Pope Francis held his yearly penitential service at St. Peter’s Basilica on March 17. In it, he urged confessors to go to the peripheries of evil and sin, despite it being, at times, “ugly;” nonetheless, the priest is called to go “and his work represents an authentic pastoral priority.”
The pope stated: “Please, may there not be those signs (that say): ‘confessions only Monday and Wednesday, from this time to this time,” adding “Confess each time they ask you…you are there with the confessional open, which is the open heart of God.”
This is a clear imperative that we hope that priests and parishes would hear. Sin is real and is ugly. It distorts the beauty in which the human being was created, being made in God’s image and likeness.
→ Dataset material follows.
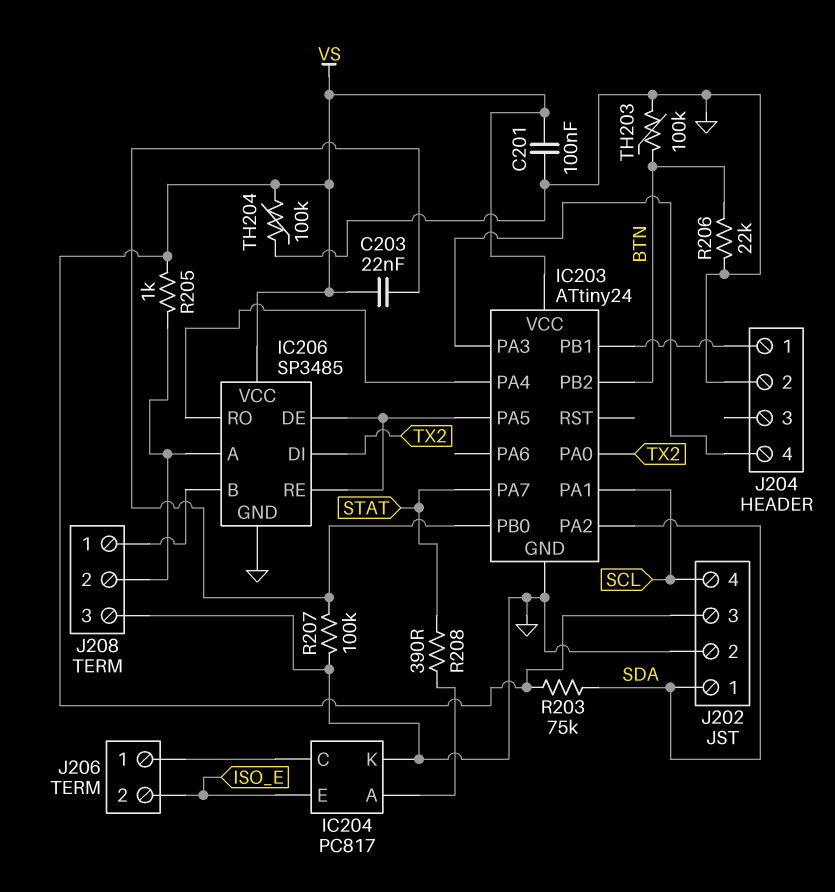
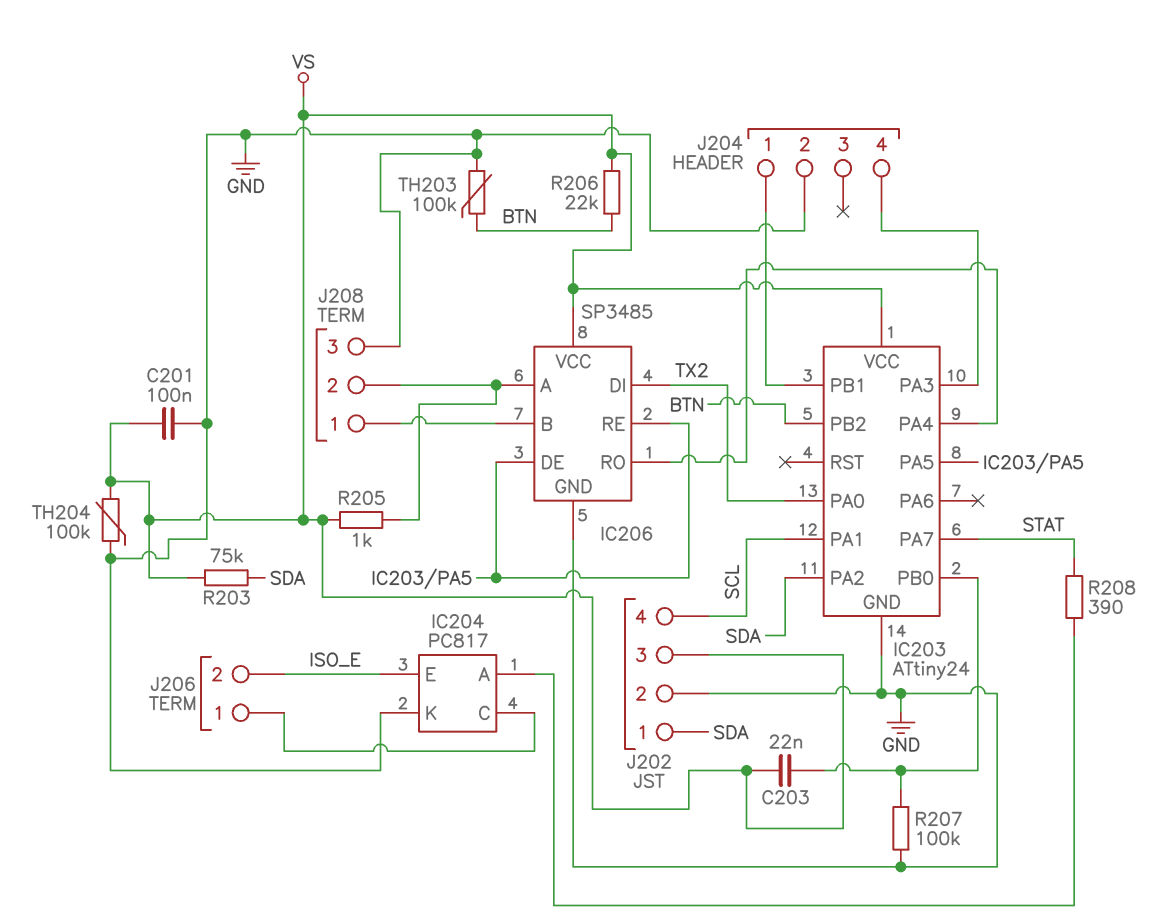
R206: 22k (BTN, GND) -> 22k (BTN, VS)

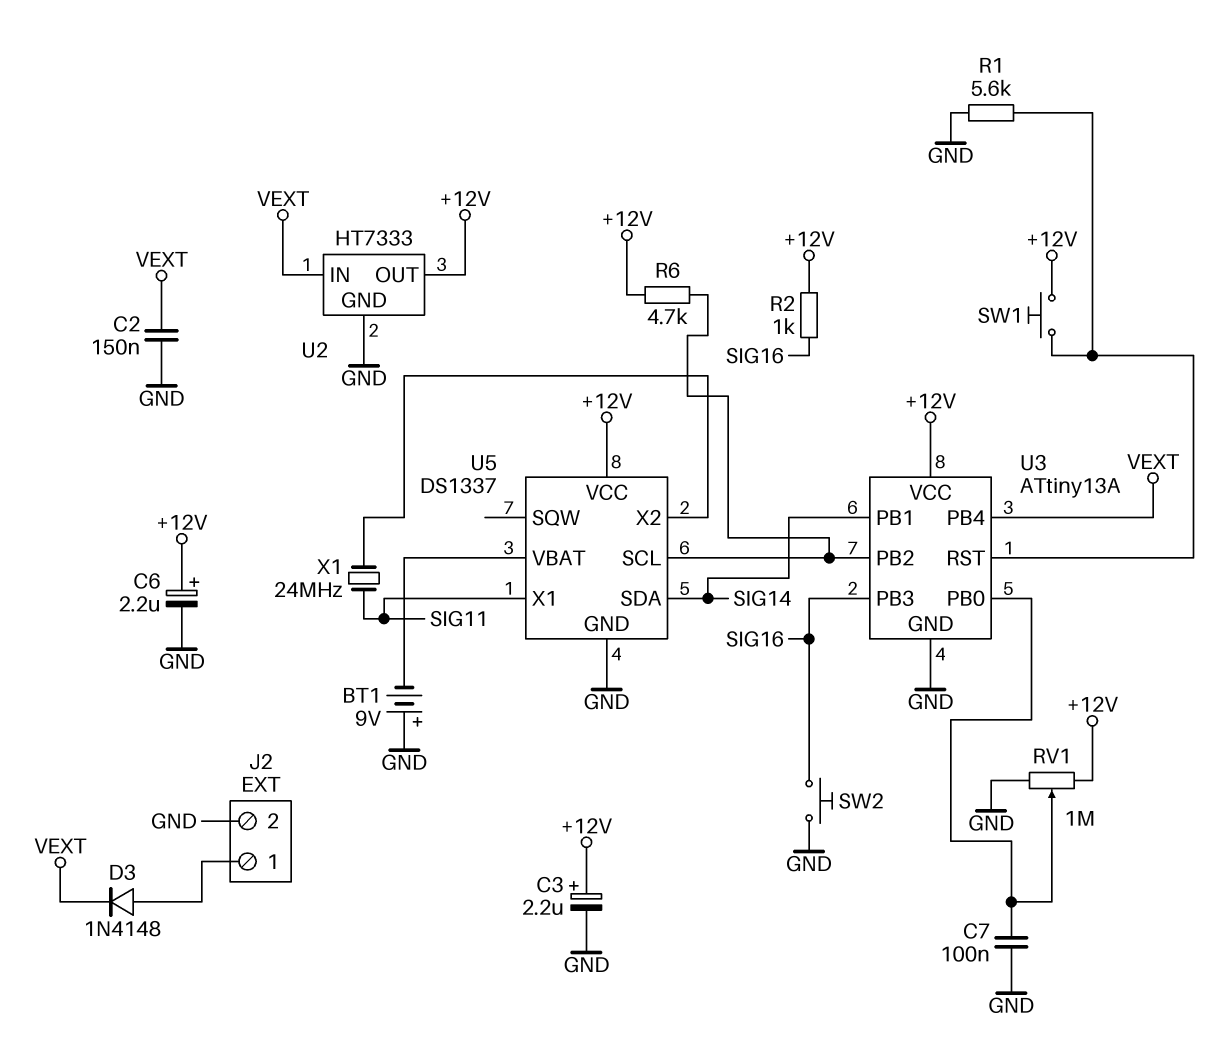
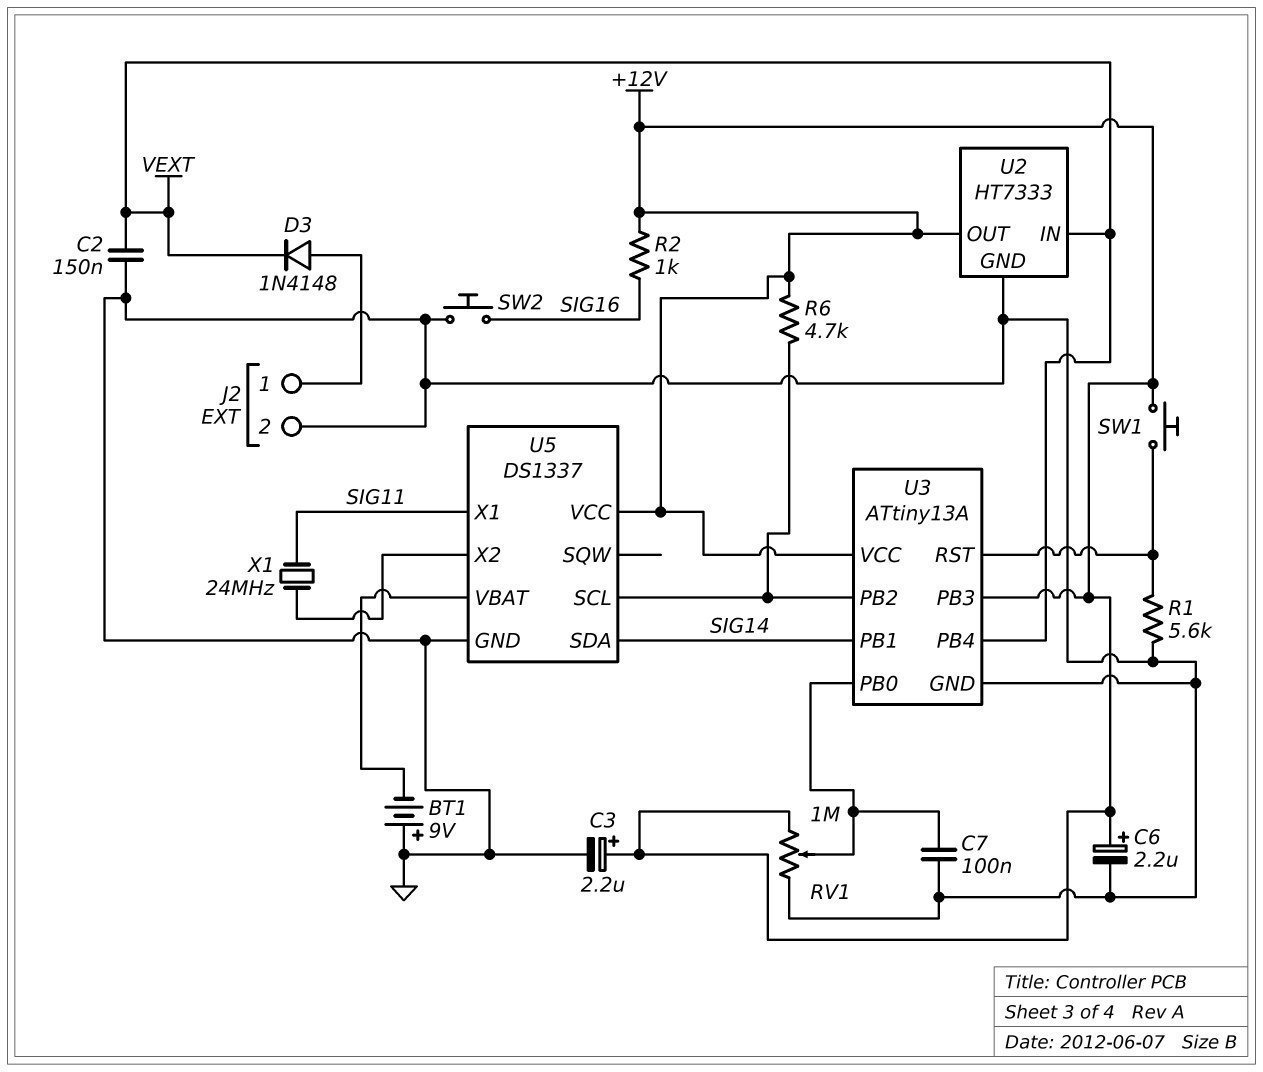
U3 pin PB3: SIG16 -> +12V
What is a sin? Basically, it is three things: grave matter, full knowledge and complete consent. We have to know that what we’re doing is wrong and freely choose to do it anyway. Sin can be something that we do, or what we fail to do, or it can be participation in an action or an attitude that we know flies in the face of our own dignity and the dignity of our sisters and brothers in the world.
And it is the priest, who by his sacred ordination, is the doctor of the soul who can help to heal us. By preaching often on the reality of sin, but always emphasizing more the absolute necessity of confession and the healing grace of the sacrament of penance, the priest catechizes his parishioners and invites them to partake of this sacrament of healing.
The priest himself needs to be a good confessor, but he can only do so by being a good penitent, by availing himself of the sacrament of penance often. Every priest needs a good spiritual director and a good confessor to which to go.
Likewise, the priest needs to make himself available for confession. It does no one any good to have confession scheduled once a month for 45 minutes on a Saturday before Mass and then complain that no one goes. No, even if it means the delegating of administrative tasks to the laity and religious, the priest must be there weekly (and even several days a week) waiting in the confessional.
The old film, “Field of Dreams,” had a famous line in it: “If you build it, they will come.” If you preach about the beauty and grace offered in the sacrament of penance, and if you make yourself available for it, then they will come.